Munich International Airport


The Franz Josef Strauss International Airport is situated to the northeast of Munich, Germany. This massive airport serves as a hub for the airlines Lufthansa and Star Alliance and is more commonly known as Munich International Airport. The Munich International Airport is situated so that its four corners each lie in one of four municipalities of the city. These are Freising, Oberding, Hallbergmoos and Marzling. The Munich Airport is currently ranked the 7th most important airport in Europe and it is the second most important airport in Germany.

The Munich International Airport is a public airport that is operated by Flughafen Munchen GmbH. It serves the city of Munich and is situated at an elevation of 1 487 ft (453 m). The airport has two very large terminals. Terminal One caters to non-Star Alliance airlines while Terminal Two caters to Star Alliance airlines. Terminal One currently caters to the demands of 68 airlines. It has 60 stands, 14 boarding stations and 19 aerobridges. It also has six halls which are numbered A-F and can handle roughly 20 million passengers during the course of a year. Terminal Two has 24 aerobridges, 47 boarding stations and two halls – G and H. It has the capacity to handle 20-25 million passengers in a year. Terminal Two currently caters to about 26 Airlines. The airport has two runways, both of which measure 13 123 ft (4 000 m) in length and have a concrete surface.
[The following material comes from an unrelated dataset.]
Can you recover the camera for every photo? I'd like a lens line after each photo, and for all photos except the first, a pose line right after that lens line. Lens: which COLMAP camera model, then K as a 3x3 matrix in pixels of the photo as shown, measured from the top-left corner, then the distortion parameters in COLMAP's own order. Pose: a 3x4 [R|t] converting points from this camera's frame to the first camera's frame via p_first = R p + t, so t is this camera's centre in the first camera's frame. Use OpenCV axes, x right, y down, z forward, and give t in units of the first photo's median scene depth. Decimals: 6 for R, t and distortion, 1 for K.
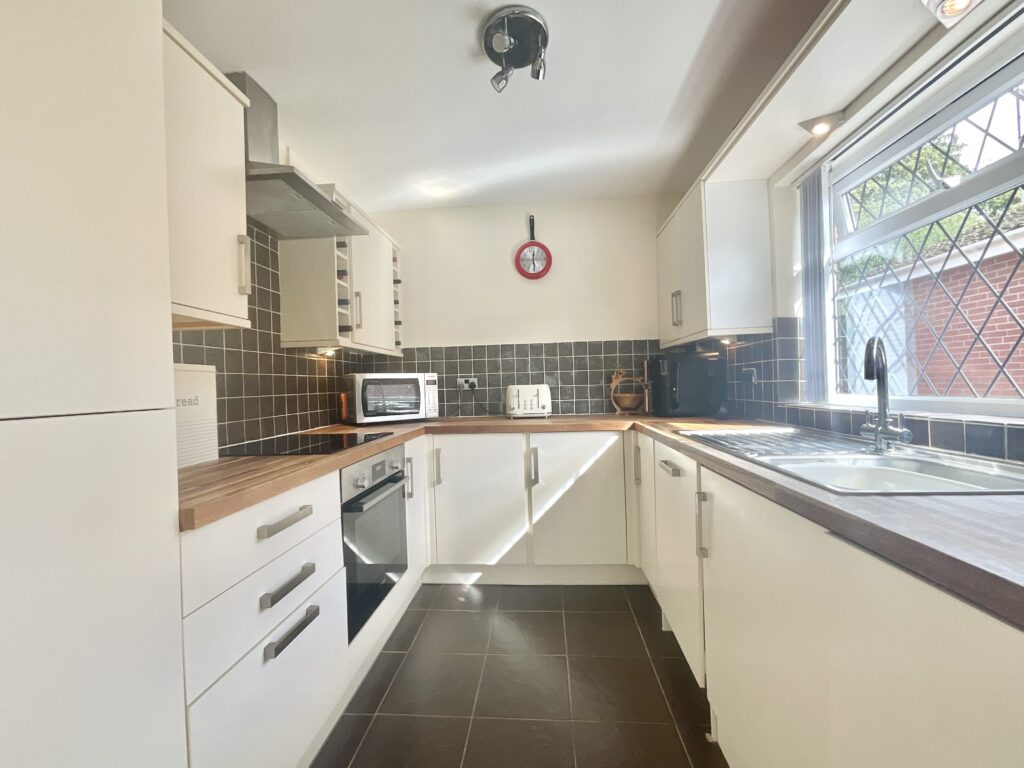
lens RADIAL K [[415.5, 0, 512.0], [0, 415.5, 384.0], [0, 0, 1]] dist [-0.000411, -0.002959]
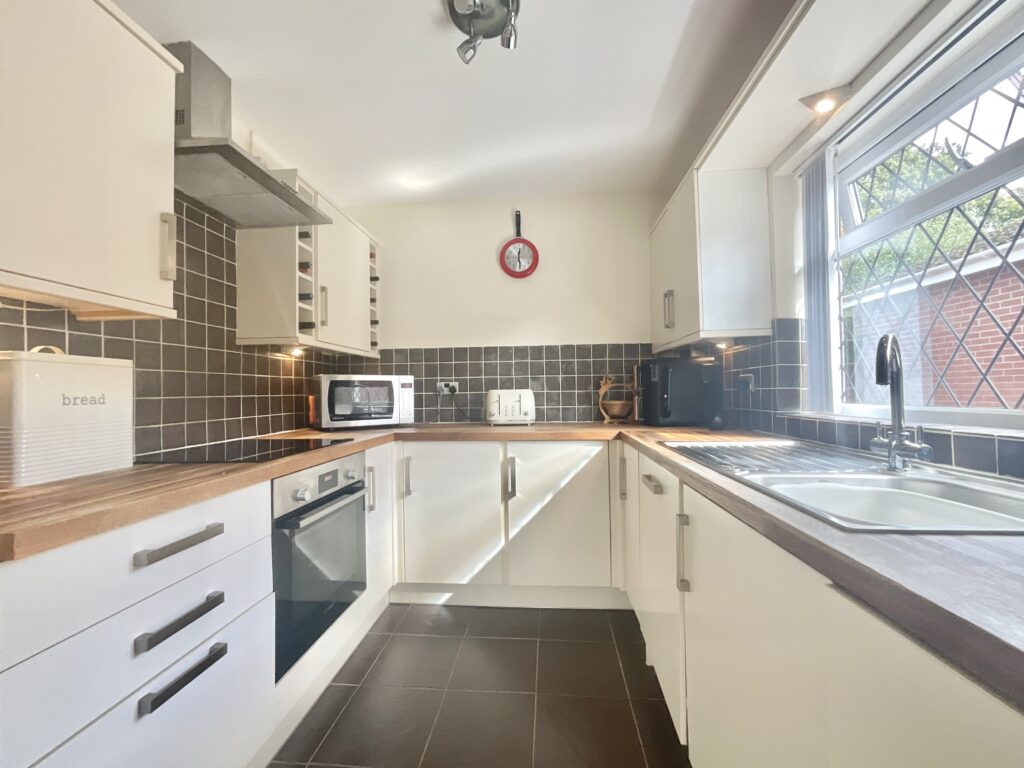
lens RADIAL K [[415.5, 0, 512.0], [0, 415.5, 384.0], [0, 0, 1]] dist [-0.000411, -0.002959]
pose [[0.999869, 0.013875, -0.008394, 0.068542], [-0.014016, 0.999756, -0.017045, 0.007110], [0.008156, 0.017160, 0.999819, 0.088267]]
The Franz Josef Strauss International Airport began operations in 1992 when it replaced the Munich-Riem Airport. Construction on the airport started in 1980 and the small village of Franzheim had to be demolished in order to make space for it. Today Munich International Airport sees thousands of people passing through its doors on a daily basis. The two terminals are connected by a shopping, business and recreation area that keeps passengers busy while they wait for their flights or transportation.